On May 28, the Buffalo Branch of the American Association of University Women will open its annual used book sale for the 60th time. I have not been a part of this colossal event for all those years, although sometimes it feels that way.
Over the years, I had more than a passing acquaintance with the AAUW and its history in Buffalo, which goes back to 1890. With its mission to advance educational and professional opportunities for women and its moveable feast of interest groups, scholarships, student loans and support for high school girls, it seemed like a good fit for a retirement activity.
But to be honest, what I really wanted to do was work on that book sale. From a one-day sale in vacant downtown storefronts in the 1950s to a five-day event in suburban box stores in the 1990s, the sale has become an institution in the region and a favorite of customers and dealers from New England, the Midwest and Canada. Its nomadic home this year is in Burlington Plaza on Niagara Falls Boulevard in Amherst.
What attracts me and my colleagues, who spend eight months a year collecting, sorting and packing books and then putting in eight- to 10-hour days setting up and working at the sale, is an insatiable interest in books and the chance of discovering that rare and sometimes valuable book.

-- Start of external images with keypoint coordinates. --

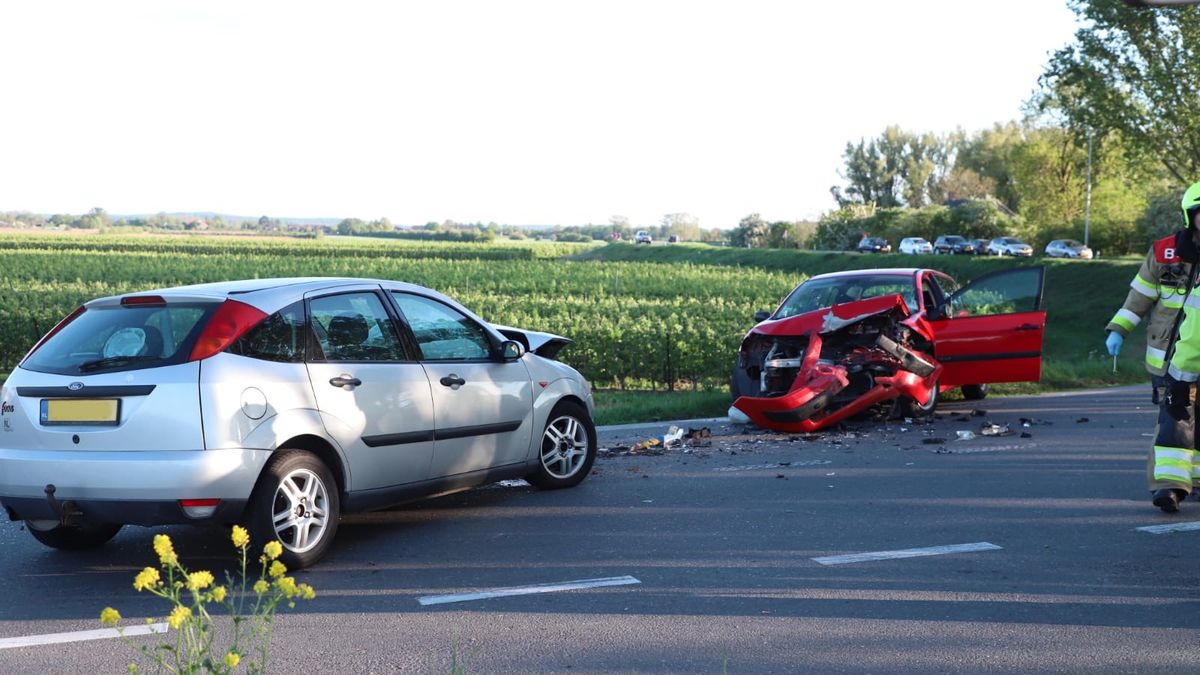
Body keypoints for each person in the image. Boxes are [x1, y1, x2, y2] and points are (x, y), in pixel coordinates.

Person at [1126, 182, 1200, 512]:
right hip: (1170, 359)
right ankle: (1169, 487)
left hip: (1191, 352)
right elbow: (1140, 295)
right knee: (1173, 419)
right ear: (1190, 216)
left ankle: (1194, 480)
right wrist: (1119, 328)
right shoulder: (1165, 252)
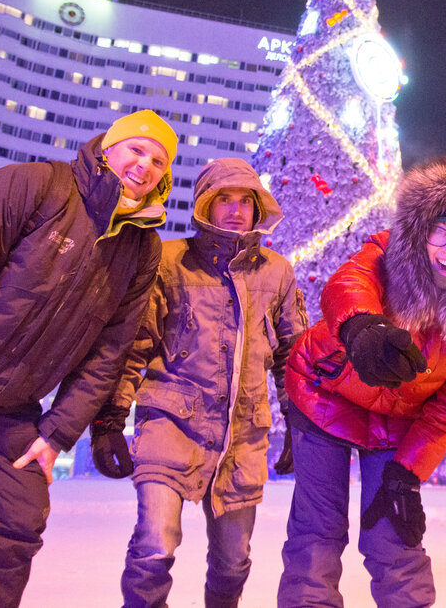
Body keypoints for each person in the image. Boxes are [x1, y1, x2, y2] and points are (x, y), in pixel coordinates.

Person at [0, 108, 177, 607]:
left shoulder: (141, 247)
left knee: (14, 522)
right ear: (109, 147)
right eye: (137, 149)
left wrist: (57, 432)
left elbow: (109, 351)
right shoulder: (36, 186)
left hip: (8, 408)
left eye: (158, 160)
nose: (145, 165)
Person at [276, 155, 446, 608]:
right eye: (441, 233)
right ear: (422, 229)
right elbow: (347, 281)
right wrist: (362, 329)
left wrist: (407, 472)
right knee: (318, 530)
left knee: (393, 541)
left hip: (399, 424)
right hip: (324, 395)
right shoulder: (390, 249)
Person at [90, 157, 308, 608]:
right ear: (204, 206)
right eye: (221, 199)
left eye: (243, 201)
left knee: (234, 561)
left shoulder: (277, 273)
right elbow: (135, 343)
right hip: (170, 424)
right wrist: (110, 416)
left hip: (243, 437)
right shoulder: (170, 261)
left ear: (256, 207)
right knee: (154, 547)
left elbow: (293, 356)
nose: (233, 210)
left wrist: (297, 423)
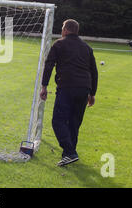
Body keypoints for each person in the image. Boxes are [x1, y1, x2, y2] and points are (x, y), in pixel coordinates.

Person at [40, 19, 98, 167]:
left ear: (65, 30)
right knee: (74, 123)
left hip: (66, 87)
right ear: (76, 31)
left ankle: (70, 152)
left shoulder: (59, 44)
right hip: (84, 88)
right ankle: (68, 155)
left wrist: (44, 86)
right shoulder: (87, 47)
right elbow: (94, 71)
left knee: (58, 121)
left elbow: (49, 65)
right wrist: (92, 94)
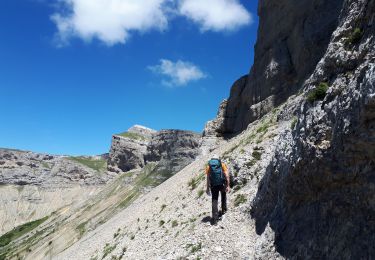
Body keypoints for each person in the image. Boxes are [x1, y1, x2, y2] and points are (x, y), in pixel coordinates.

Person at [205, 154, 230, 225]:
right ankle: (224, 210)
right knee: (223, 196)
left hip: (213, 185)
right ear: (218, 159)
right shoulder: (222, 164)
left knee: (214, 200)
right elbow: (227, 175)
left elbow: (208, 178)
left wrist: (207, 188)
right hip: (222, 184)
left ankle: (215, 219)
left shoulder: (209, 166)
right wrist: (228, 185)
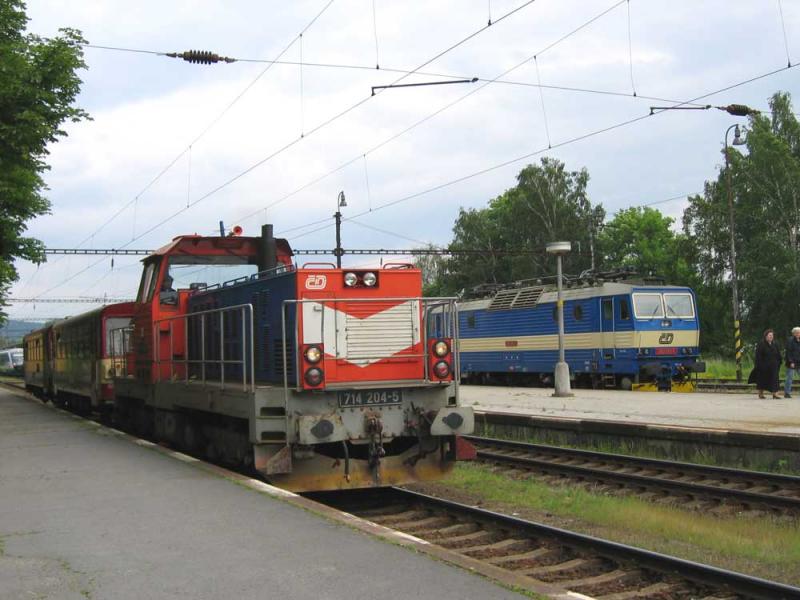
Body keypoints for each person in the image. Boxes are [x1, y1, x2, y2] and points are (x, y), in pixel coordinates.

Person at [753, 329, 782, 399]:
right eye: (769, 335)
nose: (771, 337)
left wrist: (779, 362)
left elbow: (778, 354)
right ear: (766, 336)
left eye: (772, 335)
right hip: (764, 366)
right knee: (762, 380)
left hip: (774, 366)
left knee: (775, 380)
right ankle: (761, 393)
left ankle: (775, 394)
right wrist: (759, 365)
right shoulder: (761, 344)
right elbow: (758, 356)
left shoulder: (775, 344)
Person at [785, 327, 800, 398]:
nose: (798, 334)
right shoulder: (790, 340)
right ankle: (787, 393)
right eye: (797, 333)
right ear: (793, 333)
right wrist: (791, 362)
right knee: (790, 377)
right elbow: (788, 352)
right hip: (791, 363)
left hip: (799, 362)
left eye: (799, 333)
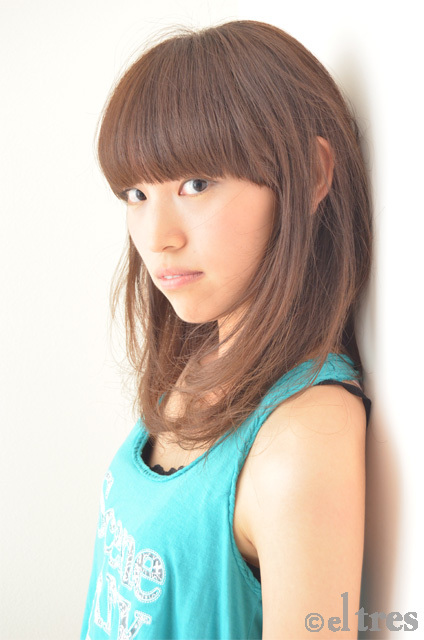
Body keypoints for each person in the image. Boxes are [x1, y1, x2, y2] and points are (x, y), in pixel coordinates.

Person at [80, 19, 372, 640]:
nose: (157, 237)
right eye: (136, 193)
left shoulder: (302, 435)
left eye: (196, 184)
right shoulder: (206, 358)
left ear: (310, 174)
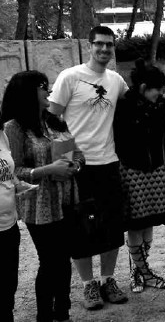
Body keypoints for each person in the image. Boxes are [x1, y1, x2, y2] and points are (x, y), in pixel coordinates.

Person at [48, 25, 129, 310]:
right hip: (78, 168)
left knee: (112, 225)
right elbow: (52, 119)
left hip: (109, 163)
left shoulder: (116, 80)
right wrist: (68, 152)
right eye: (99, 44)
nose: (104, 49)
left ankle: (108, 280)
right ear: (89, 45)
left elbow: (133, 109)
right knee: (80, 228)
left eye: (109, 45)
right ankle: (88, 285)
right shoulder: (70, 77)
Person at [2, 71, 84, 322]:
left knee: (64, 259)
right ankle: (45, 315)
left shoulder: (55, 120)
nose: (48, 91)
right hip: (39, 205)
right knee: (50, 260)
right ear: (28, 92)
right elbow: (13, 172)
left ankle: (63, 311)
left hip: (67, 198)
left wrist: (74, 166)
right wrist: (48, 170)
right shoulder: (13, 128)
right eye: (42, 87)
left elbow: (77, 152)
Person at [114, 59, 165, 292]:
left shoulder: (158, 104)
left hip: (155, 168)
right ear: (142, 88)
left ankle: (138, 271)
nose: (159, 93)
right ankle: (146, 274)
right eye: (155, 89)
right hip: (132, 169)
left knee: (150, 222)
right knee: (136, 224)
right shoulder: (124, 107)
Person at [0, 121, 37, 322]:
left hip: (9, 224)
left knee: (8, 284)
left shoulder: (2, 135)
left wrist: (18, 184)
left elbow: (8, 172)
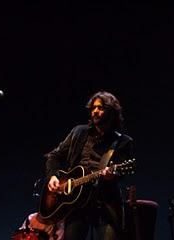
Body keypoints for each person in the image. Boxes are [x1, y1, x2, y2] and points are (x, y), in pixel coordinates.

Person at [44, 91, 134, 240]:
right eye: (93, 108)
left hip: (104, 204)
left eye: (100, 108)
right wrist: (53, 176)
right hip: (75, 204)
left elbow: (120, 172)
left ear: (111, 112)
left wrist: (112, 175)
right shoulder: (79, 132)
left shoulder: (122, 141)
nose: (95, 111)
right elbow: (54, 155)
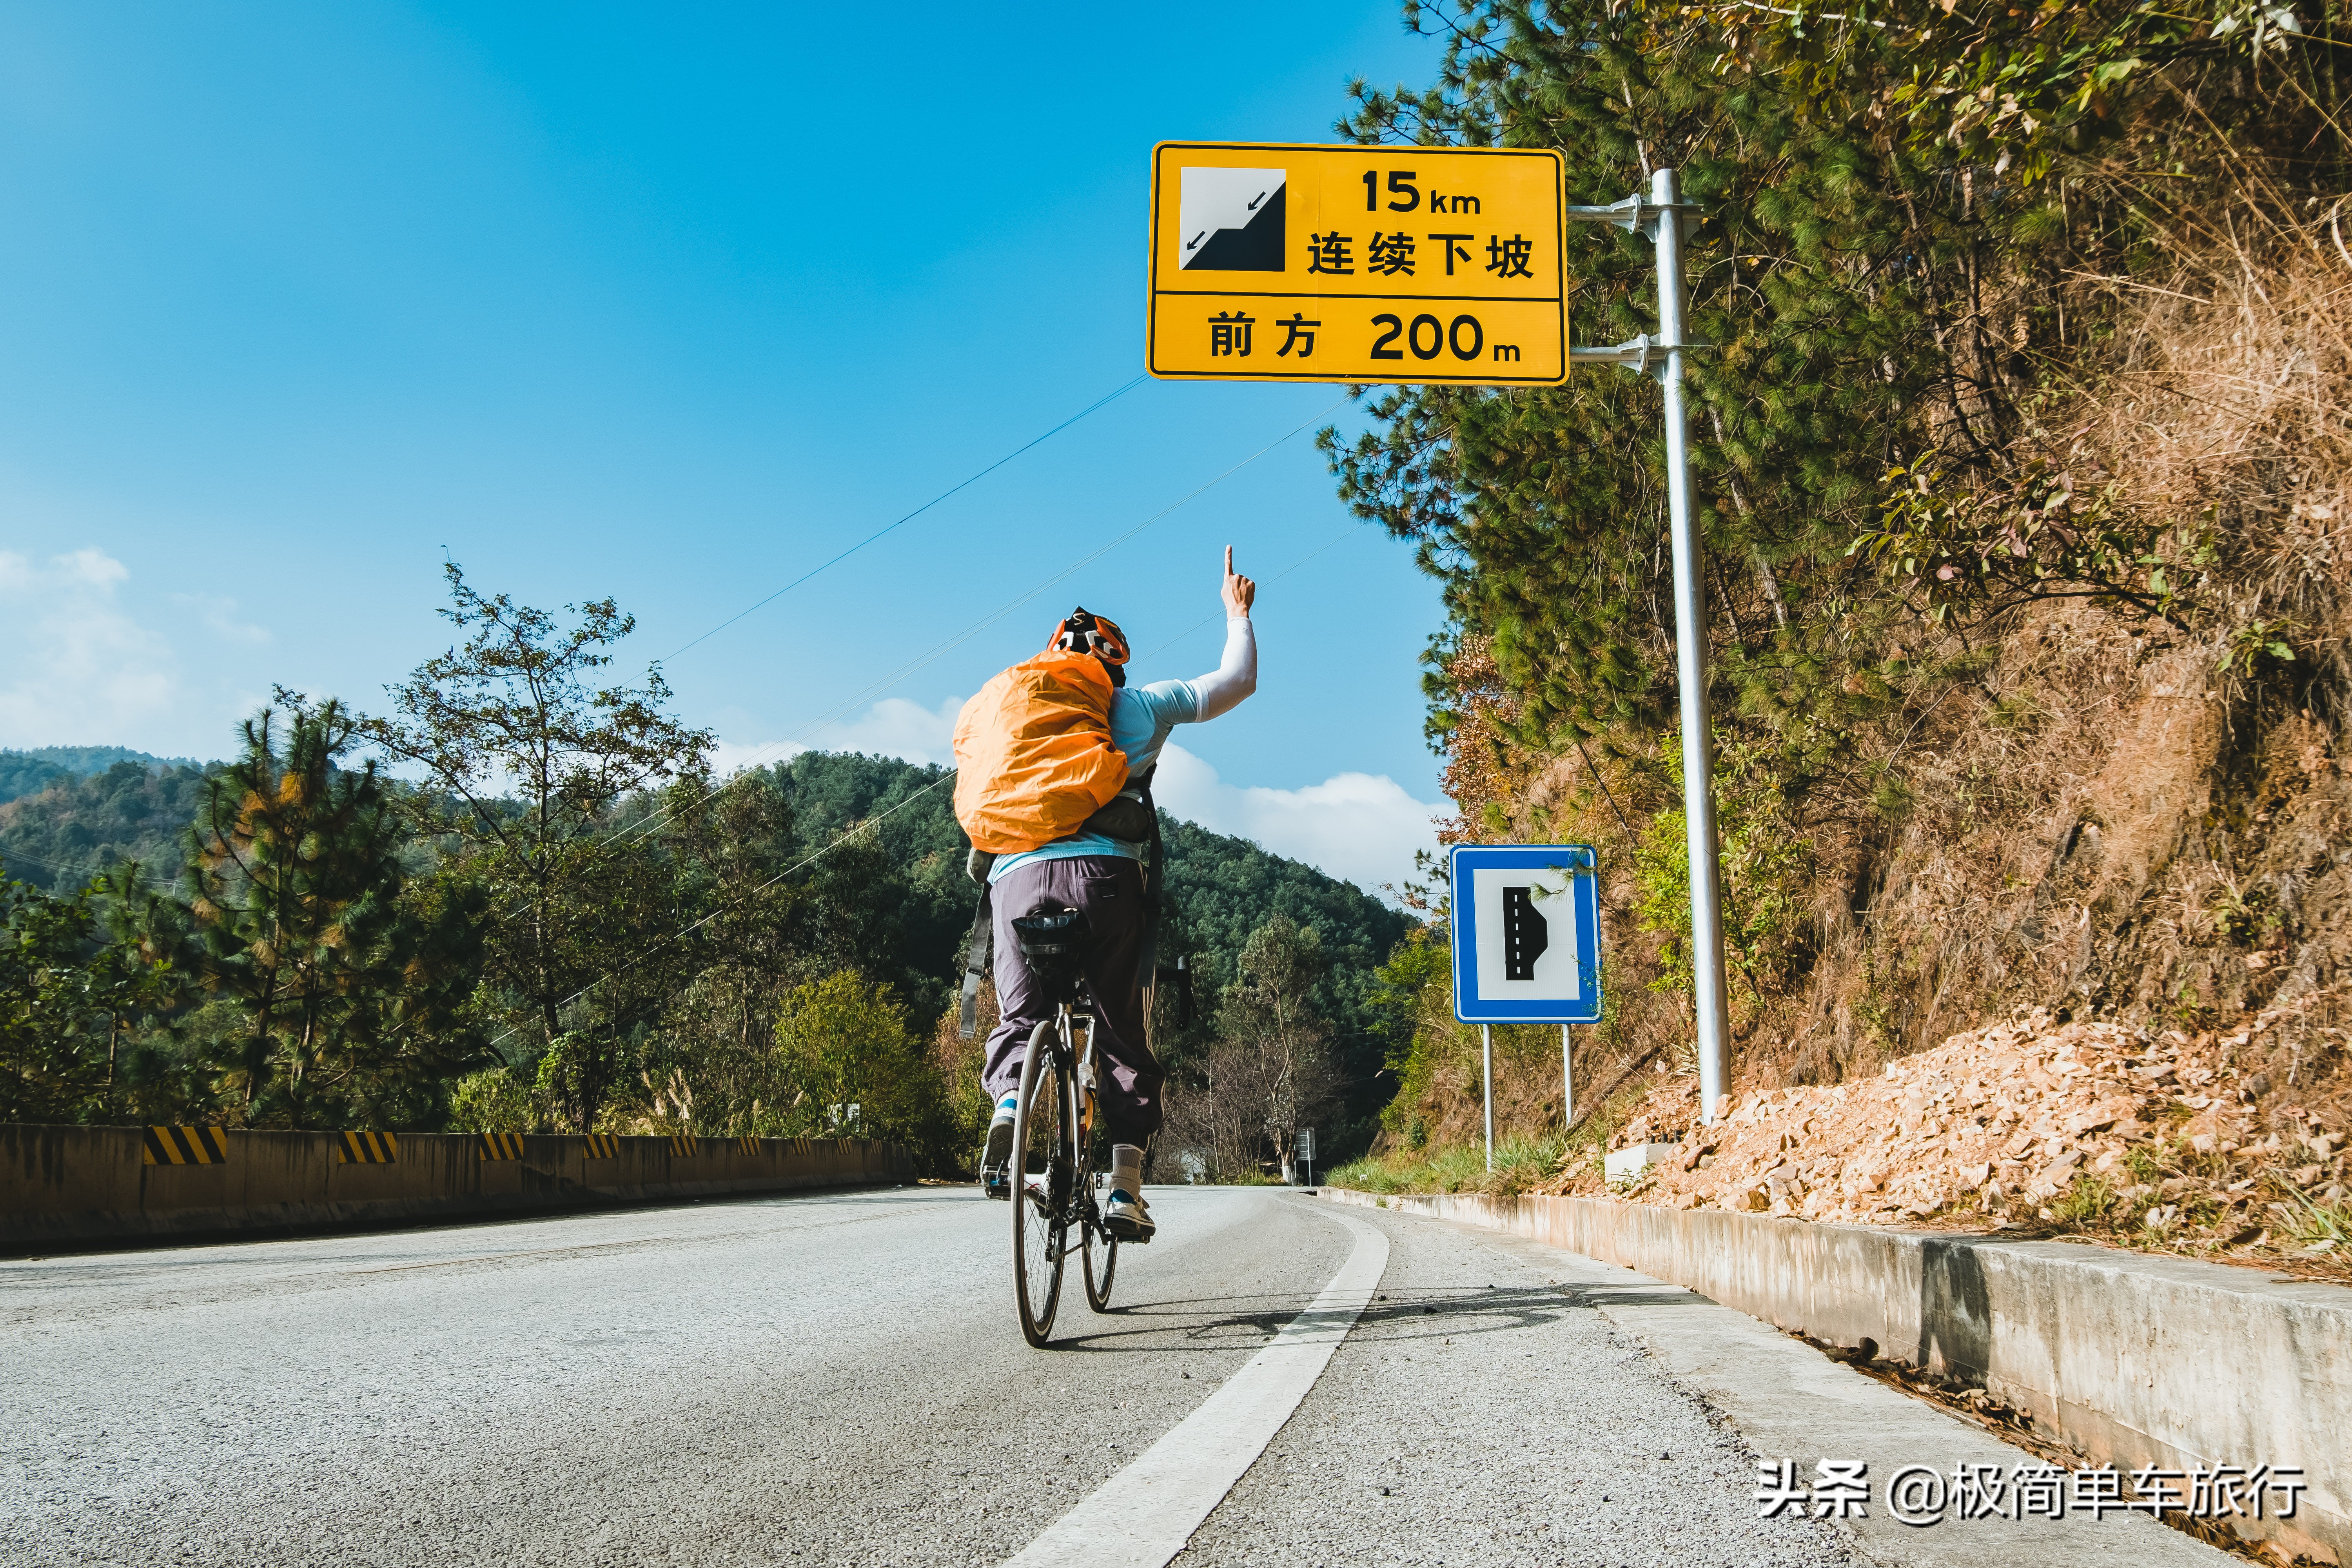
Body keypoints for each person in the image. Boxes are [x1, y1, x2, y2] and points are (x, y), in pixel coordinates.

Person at [978, 546, 1258, 1242]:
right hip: (1102, 880)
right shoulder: (1137, 705)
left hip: (1012, 880)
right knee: (1121, 1031)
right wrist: (1236, 613)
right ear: (1115, 664)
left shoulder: (1007, 712)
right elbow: (1237, 682)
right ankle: (1126, 1185)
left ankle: (1010, 1105)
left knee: (1022, 1017)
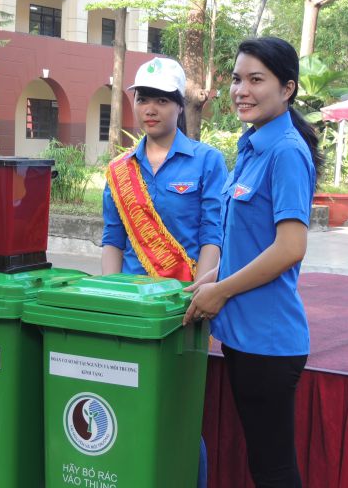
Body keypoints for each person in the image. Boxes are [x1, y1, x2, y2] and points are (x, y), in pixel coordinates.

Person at [183, 37, 322, 487]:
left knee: (274, 467)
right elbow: (246, 240)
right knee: (264, 465)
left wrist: (220, 292)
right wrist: (210, 277)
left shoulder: (285, 152)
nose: (241, 89)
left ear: (287, 89)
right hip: (245, 338)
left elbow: (289, 247)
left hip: (270, 341)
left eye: (256, 80)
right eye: (238, 79)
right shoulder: (253, 146)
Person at [101, 57, 227, 488]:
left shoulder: (207, 161)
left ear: (178, 106)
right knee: (126, 402)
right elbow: (113, 239)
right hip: (133, 308)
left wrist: (204, 289)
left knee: (180, 413)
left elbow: (214, 232)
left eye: (160, 99)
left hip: (183, 306)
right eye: (142, 99)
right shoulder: (121, 170)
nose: (149, 108)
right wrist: (110, 298)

The consensus is that books are obsolete; that e-readers, iPads and electronic devices that have not yet been invented are destined to replace the printing press.
That may happen. But each year our donations, from private collections, educational institutions, libraries and bookstores, increase – in recent years from an estimated 100,000 to 150,000. And each year, thousands of people turn out to buy those books. Dealers compete for the leftovers.
That success encourages us to anticipate at least a 65th anniversary. Not just because we enjoy the process but because the rewards of all the hard work are so great. Sale proceeds augment our Buffalo Branch funds, resulting in the allocation of close to $100,000 each year in scholarships, fellowships, interest-free college loans and grants and the Tech Savvy and Sister to Sister programs for middle and high school girls.
Virtual books may be the future. I can’t quarrel with that. As Wendy Lesser points out in her delightful book, “Why I Read: the Serious Pleasure of Books,” reading is a highly individual act. “No one will ever do it precisely the way you do.”
The way I do requires the touch and feel of a real book and the comfort of knowing there are many more within arm’s reach.
My husband and I have collected books for more than the 60 years the sale is celebrating. The overflowing bookshelves in most rooms of our house might suggest hoarding. I admit that not being able to part with many is a bit scary. Kindles please many readers, but I don’t think they can duplicate the experience of browsing in a bookstore or library and finding that book you must have.
That happens to me often, and most memorably when I discovered Ian Thompson’s “The English Lakes – A History.” No e-reader could replicate this gorgeous book. A beautiful binding, lavish reproductions of engravings, paintings and photographs, distinctive typography and a narrative that flows from the pen of a masterful writer make this read an aesthetic as well as an intellectual experience. That promise of discovery is what curious readers who come to our sale every year anticipate. Fortunately for them, their success will be a lot less expensive.